Use DropBox and Chrome to Transfer Files and Bookmarks To a New PC in a Snap

Switching to a new computer is a joyous event, but it can also be quite a pain to get everything up and running like it was on your old PC. During Black Friday my father picked up a Toshiba Satellite L460 laptop, his first mobile computer, and today I finally had time to help him get it set up so that he could get rid of his old slow desktop — a process made easier thanks to Chrome and Dropbox.

While dad normally uses Firefox and keeps most of his files in a few random folders the first step to getting his new computer up and running was copying all of his documents into My DropBox  including his small 1.5GB mp3 collection. While this began uploading to Dropbox, we also installed Chrome on his old PC and imported his Mozilla bookmarks and settings.

How To set up Bookmark sync in Chrome:

  1. Click on the wrench in the upper right of Chrome.
  2. Choose the second “Personal Stuff” tab.
  3. Click Sync.
  4. Enter your Gmail username and password.
  5. Repeat steps 1-4 on all other computers you want to sync.

Chrome was already installed on his  and told it to sync bookmarks and presto — in a second he had a couple year’s worth of bookmarks transferred to his new computer. We made Chrome his new default browser as well since it does a decent job of keeping the entire browser from crashing if one tab goes down. Chrome’s one bar for search and addresses is also a bit more user friendly.

Over on the new laptop we installed Dropbox which immediately began downloading his documents, and should by the end of the evening have all of his music and pictures moved over to the new computer. We could have done this with an external hard drive or a DVD, but we didn’t have either handy and this process means he will always have a cloud backup of his most important files available at no cost to him.

The out of the box experience on many windows laptops can’t touch what you’ll find on a Mac, but thanks to the pre-installation of Chrome we were up and running pretty fast. It was helpful that the laptop came with Office 2010 Starter which does enough for my dad and Live Essentials for easy access to other needed tools. The only real downside was that we had to uninstall a Norton trial, switching over to the free virus protection from Microsoft Security Essentials; but for the most part the Toshiba Satellite L640 had a pretty good out of the box experience.

§ **Assigned task A**
Print the passage on moving files and bookmarks with Dropbox and Chrome, starting at "4. Enter your" and ending at "bit more user friendly.".
§ **Assigned task B**
Answer these questions using the passage on moving files and bookmarks with Dropbox and Chrome:
(i) How large was the father's mp3 collection?
(ii) Which office software came with the laptop?
(iii) Which free virus protection replaced the trial that was uninstalled?
§ **Assigned task C**
List every step the passage on moving files and bookmarks with Dropbox and Chrome gives for setting up bookmark sync in Chrome.
You can complete everything here without the data.

§ **Data for analysis**

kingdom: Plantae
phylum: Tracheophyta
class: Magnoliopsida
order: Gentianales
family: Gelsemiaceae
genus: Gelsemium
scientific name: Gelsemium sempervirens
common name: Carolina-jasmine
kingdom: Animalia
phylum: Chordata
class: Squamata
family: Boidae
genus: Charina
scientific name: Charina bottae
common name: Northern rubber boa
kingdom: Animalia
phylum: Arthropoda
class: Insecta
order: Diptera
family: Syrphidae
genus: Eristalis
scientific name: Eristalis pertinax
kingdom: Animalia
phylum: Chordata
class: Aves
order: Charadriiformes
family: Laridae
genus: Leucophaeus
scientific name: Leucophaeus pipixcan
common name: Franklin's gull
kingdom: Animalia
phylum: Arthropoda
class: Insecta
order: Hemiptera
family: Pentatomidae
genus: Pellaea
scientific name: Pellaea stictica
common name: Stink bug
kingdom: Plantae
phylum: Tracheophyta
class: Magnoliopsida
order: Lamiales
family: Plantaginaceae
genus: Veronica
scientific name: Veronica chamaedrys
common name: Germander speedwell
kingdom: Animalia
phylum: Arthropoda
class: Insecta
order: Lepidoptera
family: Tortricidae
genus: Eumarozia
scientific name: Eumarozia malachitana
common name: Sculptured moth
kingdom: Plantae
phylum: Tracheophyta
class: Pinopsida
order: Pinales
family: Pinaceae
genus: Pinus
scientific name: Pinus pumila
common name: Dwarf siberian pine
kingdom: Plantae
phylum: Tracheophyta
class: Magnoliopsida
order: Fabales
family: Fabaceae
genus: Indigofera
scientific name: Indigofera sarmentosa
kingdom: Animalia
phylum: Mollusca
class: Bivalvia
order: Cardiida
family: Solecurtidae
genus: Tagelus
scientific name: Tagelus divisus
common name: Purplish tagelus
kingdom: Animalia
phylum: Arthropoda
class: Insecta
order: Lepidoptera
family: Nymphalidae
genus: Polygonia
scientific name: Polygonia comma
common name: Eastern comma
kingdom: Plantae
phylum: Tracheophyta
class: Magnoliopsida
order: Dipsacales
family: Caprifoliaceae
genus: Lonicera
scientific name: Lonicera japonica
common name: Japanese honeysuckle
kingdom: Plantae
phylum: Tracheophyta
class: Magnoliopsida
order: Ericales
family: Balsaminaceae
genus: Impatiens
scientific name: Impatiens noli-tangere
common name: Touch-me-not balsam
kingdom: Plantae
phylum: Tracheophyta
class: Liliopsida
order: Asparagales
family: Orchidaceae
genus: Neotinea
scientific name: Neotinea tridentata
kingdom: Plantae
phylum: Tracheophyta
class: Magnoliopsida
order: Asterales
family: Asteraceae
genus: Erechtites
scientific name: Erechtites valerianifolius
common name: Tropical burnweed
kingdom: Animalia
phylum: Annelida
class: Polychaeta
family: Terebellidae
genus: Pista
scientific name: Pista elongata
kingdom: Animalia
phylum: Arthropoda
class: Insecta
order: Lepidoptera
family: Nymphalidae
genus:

§ **Task response A**
4. Enter your Gmail username and password.
  5. Repeat steps 1-4 on all other computers you want to sync.

Chrome was already installed on his  and told it to sync bookmarks and presto — in a second he had a couple year’s worth of bookmarks transferred to his new computer. We made Chrome his new default browser as well since it does a decent job of keeping the entire browser from crashing if one tab goes down. Chrome’s one bar for search and addresses is also a bit more user friendly.

§ **Task response B**
(i) 1.5GB
(ii) Office 2010 Starter
(iii) Microsoft Security Essentials

§ **Task response C**
1. Click on the wrench in the upper right of Chrome.
2. Choose the second "Personal Stuff" tab.
3. Click Sync.
4. Enter your Gmail username and password.
5. Repeat steps 1-4 on all other computers you want to sync.